(Do this) From the entries below, extract every line unchanged, starting at their first line and ending with the line containing "export const myFeature", inclusive of both.
Start Provided data
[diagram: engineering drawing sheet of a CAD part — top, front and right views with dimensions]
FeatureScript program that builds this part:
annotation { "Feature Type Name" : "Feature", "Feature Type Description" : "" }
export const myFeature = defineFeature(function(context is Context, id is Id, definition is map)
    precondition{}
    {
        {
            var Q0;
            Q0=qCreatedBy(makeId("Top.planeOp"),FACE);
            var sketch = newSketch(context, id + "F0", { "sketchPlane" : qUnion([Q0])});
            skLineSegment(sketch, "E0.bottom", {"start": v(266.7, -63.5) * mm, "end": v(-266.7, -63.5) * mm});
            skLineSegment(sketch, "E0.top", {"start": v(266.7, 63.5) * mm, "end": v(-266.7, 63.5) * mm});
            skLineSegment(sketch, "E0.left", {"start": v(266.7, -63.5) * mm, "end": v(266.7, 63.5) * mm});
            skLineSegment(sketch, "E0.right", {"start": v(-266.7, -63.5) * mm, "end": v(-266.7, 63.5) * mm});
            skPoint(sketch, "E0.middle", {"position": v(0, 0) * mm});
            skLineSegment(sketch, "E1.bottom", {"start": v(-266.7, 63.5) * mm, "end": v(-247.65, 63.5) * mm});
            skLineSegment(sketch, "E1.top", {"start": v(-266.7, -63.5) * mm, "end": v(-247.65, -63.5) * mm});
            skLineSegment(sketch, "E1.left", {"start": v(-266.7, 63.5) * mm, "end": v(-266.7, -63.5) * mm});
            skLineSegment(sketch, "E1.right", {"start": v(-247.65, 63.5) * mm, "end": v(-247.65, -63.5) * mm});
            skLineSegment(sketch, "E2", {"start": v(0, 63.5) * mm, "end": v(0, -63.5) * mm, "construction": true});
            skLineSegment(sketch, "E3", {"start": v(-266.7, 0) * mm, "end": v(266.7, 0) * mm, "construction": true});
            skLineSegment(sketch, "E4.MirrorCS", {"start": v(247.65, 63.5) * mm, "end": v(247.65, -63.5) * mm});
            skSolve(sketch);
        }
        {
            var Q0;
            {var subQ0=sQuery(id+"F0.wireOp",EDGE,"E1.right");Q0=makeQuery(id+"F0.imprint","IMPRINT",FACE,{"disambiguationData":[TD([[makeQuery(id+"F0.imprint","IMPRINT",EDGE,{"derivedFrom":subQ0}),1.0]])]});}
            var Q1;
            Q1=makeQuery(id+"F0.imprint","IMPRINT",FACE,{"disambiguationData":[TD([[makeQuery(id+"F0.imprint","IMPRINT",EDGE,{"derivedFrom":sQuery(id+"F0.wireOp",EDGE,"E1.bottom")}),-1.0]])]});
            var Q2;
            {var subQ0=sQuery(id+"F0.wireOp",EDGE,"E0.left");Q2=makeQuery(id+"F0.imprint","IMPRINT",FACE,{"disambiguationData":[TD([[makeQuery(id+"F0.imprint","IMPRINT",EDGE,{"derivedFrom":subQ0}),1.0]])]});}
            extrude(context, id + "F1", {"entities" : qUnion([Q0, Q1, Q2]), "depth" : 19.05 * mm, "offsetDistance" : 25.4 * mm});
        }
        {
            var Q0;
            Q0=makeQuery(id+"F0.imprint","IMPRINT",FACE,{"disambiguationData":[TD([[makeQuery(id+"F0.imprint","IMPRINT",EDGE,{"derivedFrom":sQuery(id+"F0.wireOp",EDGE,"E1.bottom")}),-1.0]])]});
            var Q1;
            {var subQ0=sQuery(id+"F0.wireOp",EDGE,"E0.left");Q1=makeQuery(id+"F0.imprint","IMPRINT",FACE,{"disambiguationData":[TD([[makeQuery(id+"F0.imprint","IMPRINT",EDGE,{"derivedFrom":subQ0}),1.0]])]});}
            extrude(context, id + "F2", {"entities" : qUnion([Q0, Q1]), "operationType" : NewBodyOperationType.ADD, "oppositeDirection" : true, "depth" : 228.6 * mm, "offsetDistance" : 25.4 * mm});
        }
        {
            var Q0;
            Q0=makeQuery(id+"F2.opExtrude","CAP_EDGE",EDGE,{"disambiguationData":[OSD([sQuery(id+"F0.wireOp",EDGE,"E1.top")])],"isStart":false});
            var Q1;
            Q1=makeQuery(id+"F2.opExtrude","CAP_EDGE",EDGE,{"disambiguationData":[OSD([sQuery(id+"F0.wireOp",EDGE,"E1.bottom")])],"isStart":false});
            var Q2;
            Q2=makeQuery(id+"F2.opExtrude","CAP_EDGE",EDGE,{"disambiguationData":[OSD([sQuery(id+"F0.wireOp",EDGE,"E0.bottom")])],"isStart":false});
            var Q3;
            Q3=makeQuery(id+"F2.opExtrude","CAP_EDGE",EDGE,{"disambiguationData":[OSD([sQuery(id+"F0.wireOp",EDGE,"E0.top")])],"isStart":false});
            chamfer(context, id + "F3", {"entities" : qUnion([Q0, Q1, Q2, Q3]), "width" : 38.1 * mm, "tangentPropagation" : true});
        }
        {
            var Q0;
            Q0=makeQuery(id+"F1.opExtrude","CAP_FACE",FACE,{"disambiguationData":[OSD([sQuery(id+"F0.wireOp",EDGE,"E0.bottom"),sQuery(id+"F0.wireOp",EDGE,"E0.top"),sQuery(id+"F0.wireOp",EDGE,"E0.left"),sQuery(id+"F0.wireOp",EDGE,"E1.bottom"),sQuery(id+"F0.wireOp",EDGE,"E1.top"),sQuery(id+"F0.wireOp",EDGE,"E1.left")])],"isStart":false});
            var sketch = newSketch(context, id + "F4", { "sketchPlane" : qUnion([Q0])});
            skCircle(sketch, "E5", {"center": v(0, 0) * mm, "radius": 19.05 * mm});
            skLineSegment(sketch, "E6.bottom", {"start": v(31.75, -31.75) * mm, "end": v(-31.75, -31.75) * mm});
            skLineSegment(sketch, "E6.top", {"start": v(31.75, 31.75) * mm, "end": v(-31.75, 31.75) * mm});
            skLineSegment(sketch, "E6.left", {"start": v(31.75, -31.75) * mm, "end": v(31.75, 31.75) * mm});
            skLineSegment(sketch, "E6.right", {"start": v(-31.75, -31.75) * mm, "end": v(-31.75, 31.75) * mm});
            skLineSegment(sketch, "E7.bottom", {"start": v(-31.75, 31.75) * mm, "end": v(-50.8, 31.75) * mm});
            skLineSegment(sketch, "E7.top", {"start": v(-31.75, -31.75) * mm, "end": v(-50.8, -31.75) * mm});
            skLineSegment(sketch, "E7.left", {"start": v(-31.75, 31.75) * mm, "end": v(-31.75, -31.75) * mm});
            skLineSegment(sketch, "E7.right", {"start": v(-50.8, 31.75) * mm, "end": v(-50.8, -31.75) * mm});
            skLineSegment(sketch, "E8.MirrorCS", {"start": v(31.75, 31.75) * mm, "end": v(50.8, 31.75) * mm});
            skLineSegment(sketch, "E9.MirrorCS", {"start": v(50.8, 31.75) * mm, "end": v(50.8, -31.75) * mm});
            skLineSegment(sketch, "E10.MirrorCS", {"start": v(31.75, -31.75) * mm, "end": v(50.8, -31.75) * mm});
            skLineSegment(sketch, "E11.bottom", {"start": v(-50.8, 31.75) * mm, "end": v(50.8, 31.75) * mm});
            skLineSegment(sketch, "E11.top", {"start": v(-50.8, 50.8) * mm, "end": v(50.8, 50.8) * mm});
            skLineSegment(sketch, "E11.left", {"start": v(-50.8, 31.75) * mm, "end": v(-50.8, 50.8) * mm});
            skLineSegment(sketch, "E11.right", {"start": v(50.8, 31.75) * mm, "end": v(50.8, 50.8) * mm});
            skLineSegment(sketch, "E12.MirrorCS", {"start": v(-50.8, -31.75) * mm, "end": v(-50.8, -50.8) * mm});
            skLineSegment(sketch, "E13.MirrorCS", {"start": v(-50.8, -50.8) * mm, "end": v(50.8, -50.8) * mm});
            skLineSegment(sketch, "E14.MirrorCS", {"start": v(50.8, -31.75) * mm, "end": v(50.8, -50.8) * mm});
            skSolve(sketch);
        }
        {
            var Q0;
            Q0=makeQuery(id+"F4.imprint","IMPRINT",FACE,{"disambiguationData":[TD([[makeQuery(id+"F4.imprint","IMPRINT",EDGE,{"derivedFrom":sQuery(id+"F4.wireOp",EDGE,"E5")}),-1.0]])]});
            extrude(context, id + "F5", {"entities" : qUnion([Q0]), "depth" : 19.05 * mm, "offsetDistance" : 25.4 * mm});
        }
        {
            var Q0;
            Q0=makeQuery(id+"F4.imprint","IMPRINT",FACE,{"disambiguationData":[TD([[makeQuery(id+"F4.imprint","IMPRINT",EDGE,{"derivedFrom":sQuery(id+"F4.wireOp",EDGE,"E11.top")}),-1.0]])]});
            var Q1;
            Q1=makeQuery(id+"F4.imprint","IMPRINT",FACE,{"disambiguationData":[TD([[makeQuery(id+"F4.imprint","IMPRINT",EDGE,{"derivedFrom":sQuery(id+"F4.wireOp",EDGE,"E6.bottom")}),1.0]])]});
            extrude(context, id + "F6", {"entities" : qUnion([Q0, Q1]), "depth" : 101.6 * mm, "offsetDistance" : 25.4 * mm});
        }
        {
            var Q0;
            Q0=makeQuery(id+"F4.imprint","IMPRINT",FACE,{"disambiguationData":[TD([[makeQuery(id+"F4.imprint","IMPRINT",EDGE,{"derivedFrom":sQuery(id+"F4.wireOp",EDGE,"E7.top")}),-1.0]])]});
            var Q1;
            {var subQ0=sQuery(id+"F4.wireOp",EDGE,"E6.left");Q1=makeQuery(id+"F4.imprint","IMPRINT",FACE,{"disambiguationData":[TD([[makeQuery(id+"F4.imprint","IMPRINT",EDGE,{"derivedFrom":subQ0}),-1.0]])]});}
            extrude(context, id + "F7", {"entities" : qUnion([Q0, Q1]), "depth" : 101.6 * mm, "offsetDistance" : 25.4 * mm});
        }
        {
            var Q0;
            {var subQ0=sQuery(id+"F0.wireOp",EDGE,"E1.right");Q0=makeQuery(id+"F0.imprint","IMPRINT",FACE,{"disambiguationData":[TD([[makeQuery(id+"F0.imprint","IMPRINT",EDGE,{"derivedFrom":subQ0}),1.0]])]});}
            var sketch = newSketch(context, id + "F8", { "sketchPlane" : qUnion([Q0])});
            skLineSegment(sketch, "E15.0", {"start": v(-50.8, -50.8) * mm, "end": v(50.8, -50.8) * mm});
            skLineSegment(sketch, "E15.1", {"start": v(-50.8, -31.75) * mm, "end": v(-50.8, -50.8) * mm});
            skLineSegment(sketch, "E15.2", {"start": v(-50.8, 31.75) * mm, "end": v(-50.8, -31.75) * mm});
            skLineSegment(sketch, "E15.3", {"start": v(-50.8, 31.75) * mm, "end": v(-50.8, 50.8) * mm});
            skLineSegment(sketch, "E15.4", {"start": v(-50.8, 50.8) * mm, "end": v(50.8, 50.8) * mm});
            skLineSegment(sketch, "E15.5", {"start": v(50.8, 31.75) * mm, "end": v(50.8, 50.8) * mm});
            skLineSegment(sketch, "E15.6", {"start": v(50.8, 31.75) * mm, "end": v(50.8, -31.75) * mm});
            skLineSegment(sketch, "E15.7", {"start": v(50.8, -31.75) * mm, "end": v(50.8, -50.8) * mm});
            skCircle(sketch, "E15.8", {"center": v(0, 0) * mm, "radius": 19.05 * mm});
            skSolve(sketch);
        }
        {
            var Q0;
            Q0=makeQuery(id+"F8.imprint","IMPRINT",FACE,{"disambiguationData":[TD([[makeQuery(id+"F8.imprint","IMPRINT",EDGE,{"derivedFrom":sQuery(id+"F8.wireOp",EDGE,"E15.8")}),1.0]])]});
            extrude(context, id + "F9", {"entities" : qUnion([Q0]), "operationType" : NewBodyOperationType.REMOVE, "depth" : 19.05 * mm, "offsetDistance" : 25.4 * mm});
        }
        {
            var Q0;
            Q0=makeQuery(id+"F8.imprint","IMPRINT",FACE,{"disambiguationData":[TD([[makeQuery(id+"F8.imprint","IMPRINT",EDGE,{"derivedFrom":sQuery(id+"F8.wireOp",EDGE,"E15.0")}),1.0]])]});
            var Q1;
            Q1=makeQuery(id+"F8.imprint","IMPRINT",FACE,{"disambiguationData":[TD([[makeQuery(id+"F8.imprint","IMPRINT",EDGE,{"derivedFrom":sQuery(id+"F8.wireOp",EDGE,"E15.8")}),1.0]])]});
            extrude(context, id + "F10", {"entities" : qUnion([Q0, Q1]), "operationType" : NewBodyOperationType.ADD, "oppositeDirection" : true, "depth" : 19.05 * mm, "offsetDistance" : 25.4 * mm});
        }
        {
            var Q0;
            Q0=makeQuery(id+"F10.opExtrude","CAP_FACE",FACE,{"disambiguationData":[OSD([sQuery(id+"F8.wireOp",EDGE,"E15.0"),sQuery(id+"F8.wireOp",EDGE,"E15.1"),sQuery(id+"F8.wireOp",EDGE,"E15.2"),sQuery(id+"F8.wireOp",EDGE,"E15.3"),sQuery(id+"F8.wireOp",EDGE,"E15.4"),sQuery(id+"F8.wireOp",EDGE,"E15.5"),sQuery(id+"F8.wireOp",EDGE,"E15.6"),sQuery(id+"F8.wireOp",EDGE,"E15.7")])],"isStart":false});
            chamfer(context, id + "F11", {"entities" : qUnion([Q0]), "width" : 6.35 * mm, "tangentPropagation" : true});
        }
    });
End Provided data
(Output below)
[diagram: engineering drawing sheet of a CAD part — top, front and right views with dimensions]
FeatureScript program that builds this part:
annotation { "Feature Type Name" : "Feature", "Feature Type Description" : "" }
export const myFeature = defineFeature(function(context is Context, id is Id, definition is map)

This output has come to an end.